Live trading details can be obtained from the stream table (e.g., admin_testSubmitRealOrder_BinanceTradeDetails). Successful order placements and cancellations are recorded in this table. If an order fails due to network issues or API errors, the error information is also stored, making it easy to review order status or diagnose failures.
You can retrieve open orders and trade details using the following functions:
openOrders_s = getOpenOrders(keyInfo,"BTCUSDT_spot")
openOrders_f = getOpenOrders(keyInfo,"BTCUSDT_futures", accountType="futures")
tradeDetails_s = getTradeDetails(keyInfo,"BTCUSDT_spot", accountType="spot")

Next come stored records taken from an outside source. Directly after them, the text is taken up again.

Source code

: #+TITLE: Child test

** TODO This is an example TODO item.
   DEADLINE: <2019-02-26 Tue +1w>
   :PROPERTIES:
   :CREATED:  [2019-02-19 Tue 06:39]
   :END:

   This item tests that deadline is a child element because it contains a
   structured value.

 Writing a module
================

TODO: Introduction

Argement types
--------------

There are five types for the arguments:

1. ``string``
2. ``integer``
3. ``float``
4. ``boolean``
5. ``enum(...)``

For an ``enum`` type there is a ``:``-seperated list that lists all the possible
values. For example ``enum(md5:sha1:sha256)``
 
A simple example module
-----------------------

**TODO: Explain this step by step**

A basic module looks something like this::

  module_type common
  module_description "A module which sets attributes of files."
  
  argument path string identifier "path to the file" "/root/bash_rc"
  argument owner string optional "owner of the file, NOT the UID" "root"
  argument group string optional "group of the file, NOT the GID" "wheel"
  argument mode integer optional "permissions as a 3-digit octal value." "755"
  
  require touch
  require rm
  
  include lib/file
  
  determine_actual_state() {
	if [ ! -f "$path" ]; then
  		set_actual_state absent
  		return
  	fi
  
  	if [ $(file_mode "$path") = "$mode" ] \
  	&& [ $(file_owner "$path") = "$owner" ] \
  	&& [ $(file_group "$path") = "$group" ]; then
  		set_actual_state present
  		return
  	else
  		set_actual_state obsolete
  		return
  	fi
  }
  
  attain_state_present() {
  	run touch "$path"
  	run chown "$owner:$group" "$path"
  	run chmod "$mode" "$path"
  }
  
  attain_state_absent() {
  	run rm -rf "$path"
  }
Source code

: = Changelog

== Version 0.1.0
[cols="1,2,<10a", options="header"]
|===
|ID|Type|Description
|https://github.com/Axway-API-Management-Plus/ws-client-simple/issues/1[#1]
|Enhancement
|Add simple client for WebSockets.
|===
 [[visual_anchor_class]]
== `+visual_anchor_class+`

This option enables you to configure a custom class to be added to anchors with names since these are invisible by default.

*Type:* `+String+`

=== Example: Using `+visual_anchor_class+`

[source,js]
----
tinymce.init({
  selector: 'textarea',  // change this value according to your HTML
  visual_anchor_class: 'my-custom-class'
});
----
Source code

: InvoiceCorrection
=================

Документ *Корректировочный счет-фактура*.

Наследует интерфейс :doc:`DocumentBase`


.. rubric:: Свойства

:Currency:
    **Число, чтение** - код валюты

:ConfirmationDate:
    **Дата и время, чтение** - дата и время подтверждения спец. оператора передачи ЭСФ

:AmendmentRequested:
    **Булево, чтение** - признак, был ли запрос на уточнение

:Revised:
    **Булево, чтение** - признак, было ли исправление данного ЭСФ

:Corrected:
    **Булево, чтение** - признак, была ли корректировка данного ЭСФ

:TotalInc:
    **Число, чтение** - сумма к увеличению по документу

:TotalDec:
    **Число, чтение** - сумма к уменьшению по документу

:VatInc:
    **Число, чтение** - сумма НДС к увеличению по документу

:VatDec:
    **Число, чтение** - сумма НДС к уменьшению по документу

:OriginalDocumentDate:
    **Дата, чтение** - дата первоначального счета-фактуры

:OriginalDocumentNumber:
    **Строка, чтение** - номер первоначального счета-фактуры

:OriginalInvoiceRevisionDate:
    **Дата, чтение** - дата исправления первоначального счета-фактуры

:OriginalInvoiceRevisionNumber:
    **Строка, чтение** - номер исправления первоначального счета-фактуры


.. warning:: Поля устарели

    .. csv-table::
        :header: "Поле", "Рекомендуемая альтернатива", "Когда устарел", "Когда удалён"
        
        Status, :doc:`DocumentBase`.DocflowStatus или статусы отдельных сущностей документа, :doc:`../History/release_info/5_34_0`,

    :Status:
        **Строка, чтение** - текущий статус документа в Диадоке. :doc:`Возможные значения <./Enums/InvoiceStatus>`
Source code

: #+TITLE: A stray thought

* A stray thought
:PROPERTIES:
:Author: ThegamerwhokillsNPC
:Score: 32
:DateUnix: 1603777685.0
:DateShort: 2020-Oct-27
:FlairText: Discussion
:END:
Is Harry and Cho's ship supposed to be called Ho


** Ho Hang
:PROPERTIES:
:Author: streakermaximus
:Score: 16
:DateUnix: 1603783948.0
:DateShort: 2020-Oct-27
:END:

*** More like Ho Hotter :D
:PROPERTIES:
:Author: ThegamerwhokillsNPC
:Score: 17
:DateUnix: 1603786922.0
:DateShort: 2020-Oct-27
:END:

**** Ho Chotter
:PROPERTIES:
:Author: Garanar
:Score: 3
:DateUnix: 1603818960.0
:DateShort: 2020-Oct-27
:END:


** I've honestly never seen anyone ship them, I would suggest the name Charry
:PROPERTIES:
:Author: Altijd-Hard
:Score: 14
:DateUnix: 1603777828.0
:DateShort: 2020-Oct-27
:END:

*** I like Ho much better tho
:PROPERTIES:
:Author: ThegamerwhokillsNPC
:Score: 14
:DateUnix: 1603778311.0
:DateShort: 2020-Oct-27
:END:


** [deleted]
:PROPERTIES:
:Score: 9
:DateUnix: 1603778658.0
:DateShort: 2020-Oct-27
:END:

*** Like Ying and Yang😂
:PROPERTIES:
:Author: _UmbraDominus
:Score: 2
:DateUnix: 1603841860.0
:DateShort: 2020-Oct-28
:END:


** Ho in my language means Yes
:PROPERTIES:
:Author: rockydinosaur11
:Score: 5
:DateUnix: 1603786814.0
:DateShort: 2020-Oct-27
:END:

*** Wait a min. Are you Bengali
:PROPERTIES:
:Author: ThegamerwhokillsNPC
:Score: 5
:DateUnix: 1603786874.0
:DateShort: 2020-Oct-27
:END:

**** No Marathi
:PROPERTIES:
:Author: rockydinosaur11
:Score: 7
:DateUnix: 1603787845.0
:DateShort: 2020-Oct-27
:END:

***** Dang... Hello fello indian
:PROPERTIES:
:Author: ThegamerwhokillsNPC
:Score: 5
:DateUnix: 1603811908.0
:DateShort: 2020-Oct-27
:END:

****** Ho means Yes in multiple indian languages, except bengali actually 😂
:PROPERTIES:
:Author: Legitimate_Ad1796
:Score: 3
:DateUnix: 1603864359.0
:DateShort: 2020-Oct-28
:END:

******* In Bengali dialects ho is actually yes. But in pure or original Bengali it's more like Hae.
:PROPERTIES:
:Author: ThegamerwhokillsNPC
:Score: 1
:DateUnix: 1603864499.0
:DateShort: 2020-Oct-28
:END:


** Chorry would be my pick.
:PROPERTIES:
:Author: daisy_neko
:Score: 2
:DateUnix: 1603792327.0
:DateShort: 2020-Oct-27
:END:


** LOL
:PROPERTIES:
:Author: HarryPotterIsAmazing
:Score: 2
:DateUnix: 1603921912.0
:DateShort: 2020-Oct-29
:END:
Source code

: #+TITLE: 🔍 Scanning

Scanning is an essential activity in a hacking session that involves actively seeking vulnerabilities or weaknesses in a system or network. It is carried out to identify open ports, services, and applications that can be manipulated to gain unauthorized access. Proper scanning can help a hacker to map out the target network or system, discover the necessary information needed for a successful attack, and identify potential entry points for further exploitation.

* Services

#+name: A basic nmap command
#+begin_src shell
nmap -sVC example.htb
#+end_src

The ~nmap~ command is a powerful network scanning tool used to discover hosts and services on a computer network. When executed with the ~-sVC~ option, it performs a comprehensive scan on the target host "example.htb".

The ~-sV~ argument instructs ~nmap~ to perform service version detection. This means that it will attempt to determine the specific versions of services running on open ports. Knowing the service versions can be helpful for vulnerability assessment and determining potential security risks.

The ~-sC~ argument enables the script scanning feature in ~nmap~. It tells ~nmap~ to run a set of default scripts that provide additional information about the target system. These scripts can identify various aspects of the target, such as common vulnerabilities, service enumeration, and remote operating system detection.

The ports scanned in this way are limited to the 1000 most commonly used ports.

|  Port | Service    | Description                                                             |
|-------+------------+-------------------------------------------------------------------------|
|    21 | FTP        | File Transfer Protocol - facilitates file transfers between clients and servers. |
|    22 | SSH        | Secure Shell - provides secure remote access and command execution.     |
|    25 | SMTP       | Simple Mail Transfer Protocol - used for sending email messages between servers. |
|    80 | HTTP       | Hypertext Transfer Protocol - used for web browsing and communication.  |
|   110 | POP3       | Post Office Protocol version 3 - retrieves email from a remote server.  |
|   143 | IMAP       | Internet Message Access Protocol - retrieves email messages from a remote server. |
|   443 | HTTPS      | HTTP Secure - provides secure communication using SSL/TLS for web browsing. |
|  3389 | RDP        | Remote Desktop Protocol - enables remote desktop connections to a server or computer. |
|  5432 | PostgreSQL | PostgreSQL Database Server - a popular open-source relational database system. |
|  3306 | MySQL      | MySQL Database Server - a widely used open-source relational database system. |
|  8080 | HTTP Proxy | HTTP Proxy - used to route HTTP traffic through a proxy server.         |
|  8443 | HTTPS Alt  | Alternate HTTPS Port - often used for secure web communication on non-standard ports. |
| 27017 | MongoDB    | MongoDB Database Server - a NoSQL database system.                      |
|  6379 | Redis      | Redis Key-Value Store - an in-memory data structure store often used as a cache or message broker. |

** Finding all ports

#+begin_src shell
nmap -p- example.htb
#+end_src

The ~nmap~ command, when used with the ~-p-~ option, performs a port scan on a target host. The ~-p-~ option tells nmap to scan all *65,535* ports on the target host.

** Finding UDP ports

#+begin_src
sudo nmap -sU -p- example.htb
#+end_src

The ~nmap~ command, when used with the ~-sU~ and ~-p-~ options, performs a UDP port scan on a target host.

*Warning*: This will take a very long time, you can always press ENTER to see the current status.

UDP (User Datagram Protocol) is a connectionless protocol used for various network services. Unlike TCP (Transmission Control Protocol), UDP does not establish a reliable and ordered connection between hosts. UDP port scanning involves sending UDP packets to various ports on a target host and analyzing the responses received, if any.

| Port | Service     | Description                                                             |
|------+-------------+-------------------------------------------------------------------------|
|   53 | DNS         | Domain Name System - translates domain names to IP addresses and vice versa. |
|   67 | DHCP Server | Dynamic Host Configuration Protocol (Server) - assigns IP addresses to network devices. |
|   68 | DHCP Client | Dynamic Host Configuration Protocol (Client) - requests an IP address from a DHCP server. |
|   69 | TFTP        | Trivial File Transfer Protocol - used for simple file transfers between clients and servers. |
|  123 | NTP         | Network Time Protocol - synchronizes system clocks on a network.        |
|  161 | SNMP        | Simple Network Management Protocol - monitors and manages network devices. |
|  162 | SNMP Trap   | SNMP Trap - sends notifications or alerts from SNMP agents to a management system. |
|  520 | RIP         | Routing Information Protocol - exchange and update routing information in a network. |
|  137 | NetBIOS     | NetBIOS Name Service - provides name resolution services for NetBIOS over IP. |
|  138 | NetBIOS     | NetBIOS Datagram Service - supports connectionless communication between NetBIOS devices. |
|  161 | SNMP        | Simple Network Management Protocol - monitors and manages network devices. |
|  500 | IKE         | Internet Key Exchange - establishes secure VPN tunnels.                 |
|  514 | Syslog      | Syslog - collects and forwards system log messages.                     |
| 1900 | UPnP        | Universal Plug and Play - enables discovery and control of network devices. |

tradeDetails_f = getTradeDetails(keyInfo,"BTCUSDT_futures", accountType="futures")
Conclusion
Live trading is where quantitative strategies meet the real world — and the stakes are high. By using DolphinDB's live trading module, you can move from backtest to production without rewriting your strategy logic, while keeping a full audit trail of every order and error along the way. Whether you're connecting to Binance or OKX, the setup is straightforward, and the unified callback interface means less time wiring infrastructure and more time refining your strategies.